[Records from a data source]
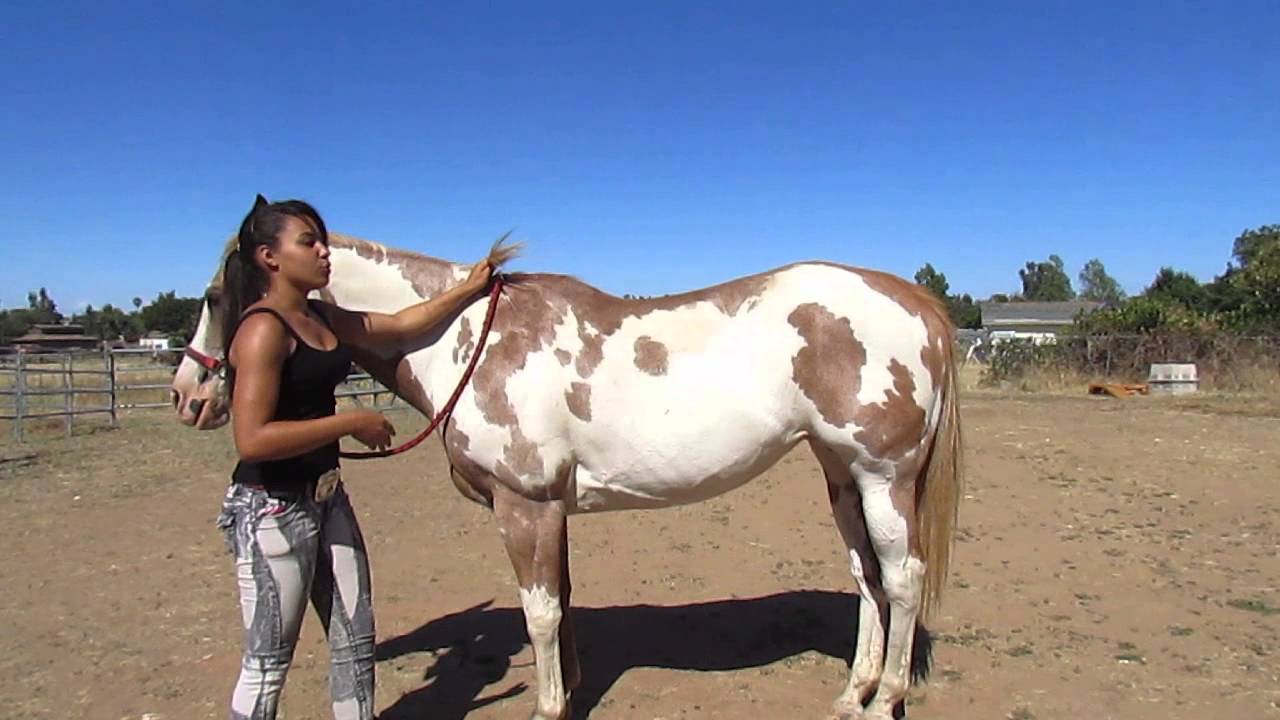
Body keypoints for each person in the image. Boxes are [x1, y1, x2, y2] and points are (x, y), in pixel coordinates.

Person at [214, 194, 492, 719]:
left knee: (355, 640)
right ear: (269, 258)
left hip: (325, 496)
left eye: (322, 239)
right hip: (271, 509)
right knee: (269, 661)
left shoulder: (321, 318)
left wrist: (468, 289)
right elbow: (251, 439)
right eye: (308, 242)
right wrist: (351, 422)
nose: (324, 251)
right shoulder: (263, 330)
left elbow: (403, 324)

→ How to complete this task
Exactly as they appear, print the lines from the one holding "left wrist: (468, 289)" through the final line of the entries, and no others.

→ Exercise answer
left wrist: (468, 289)
right elbow: (251, 439)
right eye: (308, 242)
right wrist: (351, 422)
nose: (324, 251)
right shoulder: (263, 330)
left elbow: (403, 324)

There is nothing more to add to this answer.